Por fin llegó a una aldea llamada Hinode, compuesta por unas cuantas viviendas y una posada alrededor de una serie de manantiales de agua caliente. El aire despedía olor a azufre y la propia aldea se veía sucia y desastrada. Hizo indagaciones acerca de la comarca circundante y le respondieron que la única población cercana era la pequeña aldea de Mino, poco más que una aldehuela, que se encontraba al otro lado de la montaña, a una jornada de camino. Nadie acudía allí y se decía que sus habitantes eran gente extraña. La mujer que regentaba la posada no quiso explayarse más, aunque Shigeru la presionó; ahora bien, no puso reparo en recoger las monedas que el recién llegado le había ofrecido y sabía distinguir la plata de lo que no lo era.

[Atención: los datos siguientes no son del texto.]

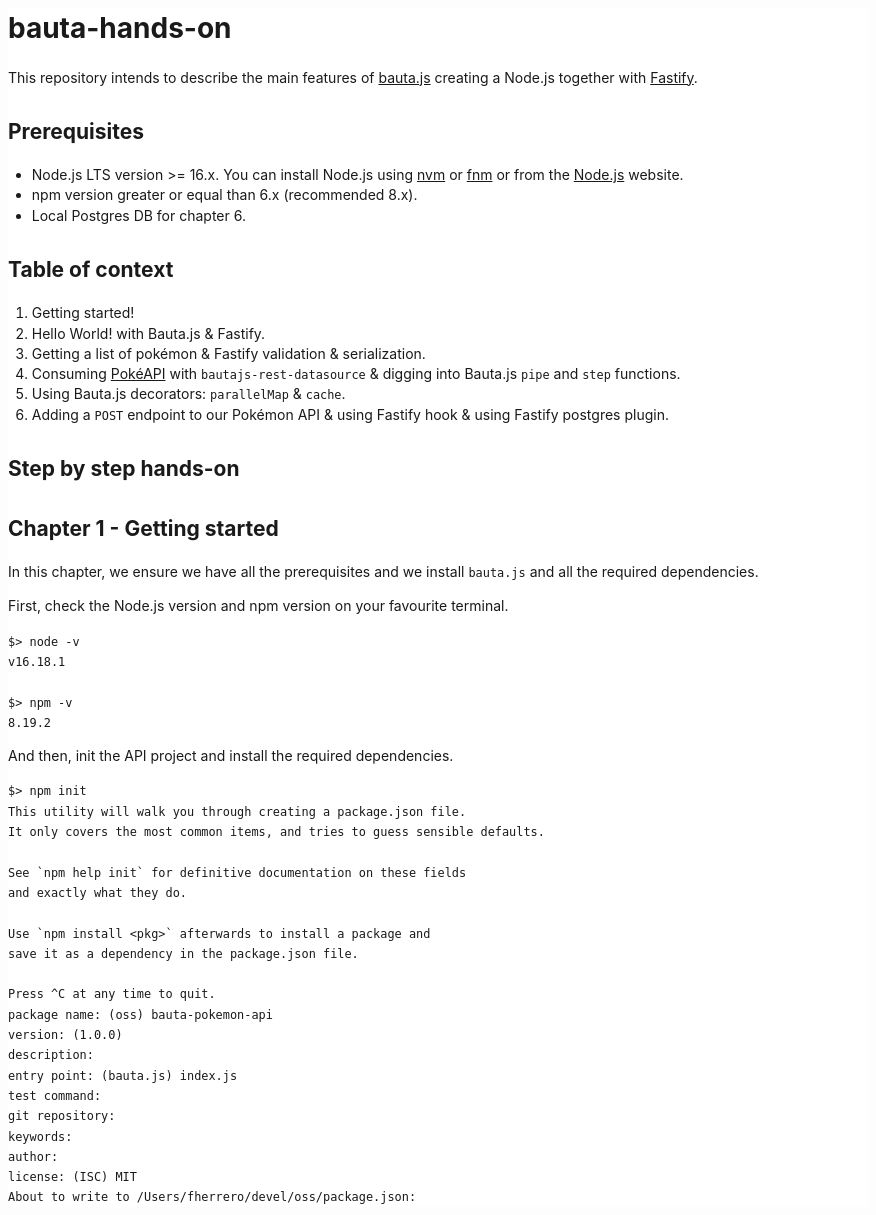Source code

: # bauta-hands-on

This repository intends to describe the main features of [bauta.js](https://github.com/axa-group/bauta.js) creating a Node.js together with [Fastify](https://www.fastify.io/).

## Prerequisites

- Node.js LTS version >= 16.x. You can install Node.js using [nvm](https://github.com/nvm-sh/nvm) or [fnm](https://github.com/Schniz/fnm) or from the [Node.js](https://nodejs.org/en/) website.
- npm version greater or equal than 6.x (recommended 8.x).
- Local Postgres DB for chapter 6.

## Table of context

1. Getting started!
2. Hello World! with Bauta.js & Fastify.
3. Getting a list of pokémon & Fastify validation & serialization.
4. Consuming [PokéAPI](https://pokeapi.co/) with `bautajs-rest-datasource` & digging into Bauta.js `pipe` and `step` functions.
5. Using Bauta.js decorators: `parallelMap` & `cache`.
6. Adding a `POST` endpoint to our Pokémon API & using Fastify hook & using Fastify postgres plugin.

## Step by step hands-on

## Chapter 1 - Getting started

In this chapter, we ensure we have all the prerequisites and we install `bauta.js` and all the required dependencies.

First, check the Node.js version and npm version on your favourite terminal.

```console
$> node -v
v16.18.1

$> npm -v
8.19.2
```

And then, init the API project and install the required dependencies.

```console
$> npm init
This utility will walk you through creating a package.json file.
It only covers the most common items, and tries to guess sensible defaults.

See `npm help init` for definitive documentation on these fields
and exactly what they do.

Use `npm install <pkg>` afterwards to install a package and
save it as a dependency in the package.json file.

Press ^C at any time to quit.
package name: (oss) bauta-pokemon-api
version: (1.0.0) 
description: 
entry point: (bauta.js) index.js
test command: 
git repository: 
keywords: 
author: 
license: (ISC) MIT
About to write to /Users/fherrero/devel/oss/package.json:
```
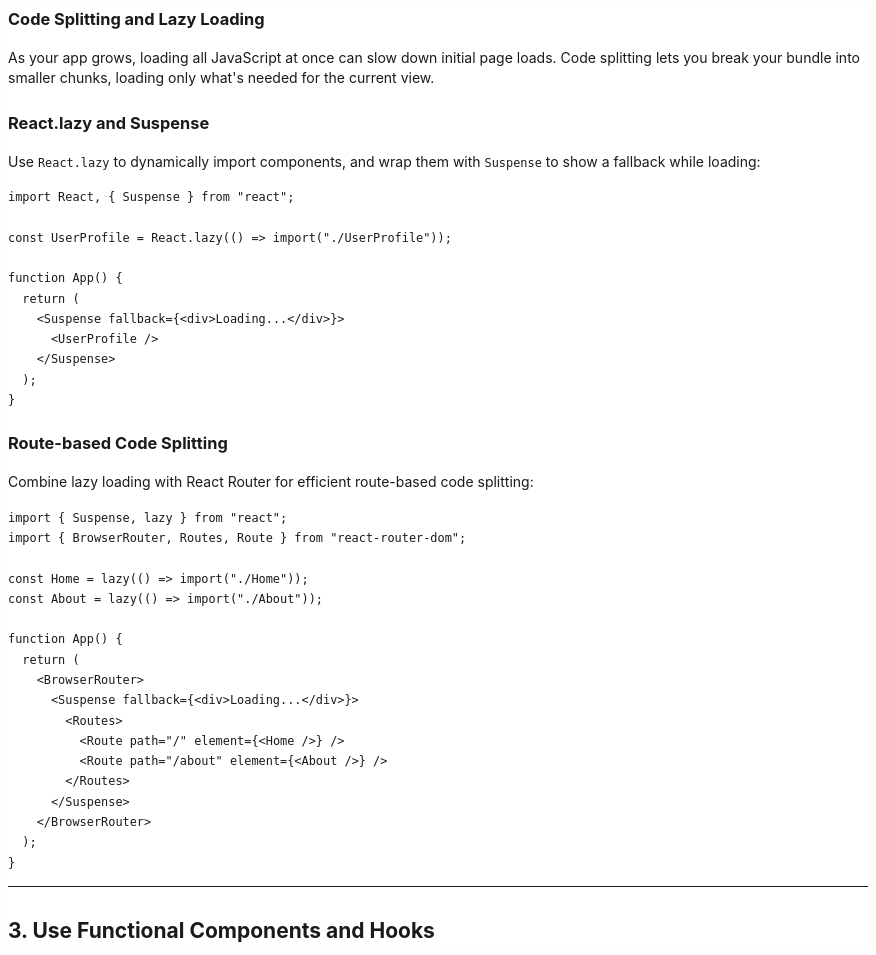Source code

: ### **Code Splitting and Lazy Loading**

As your app grows, loading all JavaScript at once can slow down initial page loads. Code splitting lets you break your bundle into smaller chunks, loading only what's needed for the current view.

### React.lazy and Suspense

Use `React.lazy` to dynamically import components, and wrap them with `Suspense` to show a fallback while loading:

```tsx
import React, { Suspense } from "react";

const UserProfile = React.lazy(() => import("./UserProfile"));

function App() {
  return (
    <Suspense fallback={<div>Loading...</div>}>
      <UserProfile />
    </Suspense>
  );
}
```

### Route-based Code Splitting

Combine lazy loading with React Router for efficient route-based code splitting:

```tsx
import { Suspense, lazy } from "react";
import { BrowserRouter, Routes, Route } from "react-router-dom";

const Home = lazy(() => import("./Home"));
const About = lazy(() => import("./About"));

function App() {
  return (
    <BrowserRouter>
      <Suspense fallback={<div>Loading...</div>}>
        <Routes>
          <Route path="/" element={<Home />} />
          <Route path="/about" element={<About />} />
        </Routes>
      </Suspense>
    </BrowserRouter>
  );
}
```

---

## 3. **Use Functional Components and Hooks**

Shigeru durmió unas cuantas horas y se puso en marcha al amanecer, siguiendo el sendero del que le había hablado la mujer de la posada. Era empinado y estrecho; la escalada hasta el puerto resultaba fatigosa y el descenso, incómodo. El sendero no parecía frecuentarse a menudo —era indudable que ambas aldeas mantenían poco contacto entre sí— y sólo se veían víboras que salían a la superficie para disfrutar del sol a medida que el calor apretaba y huían a toda velocidad cuando Shigeru se aproximaba.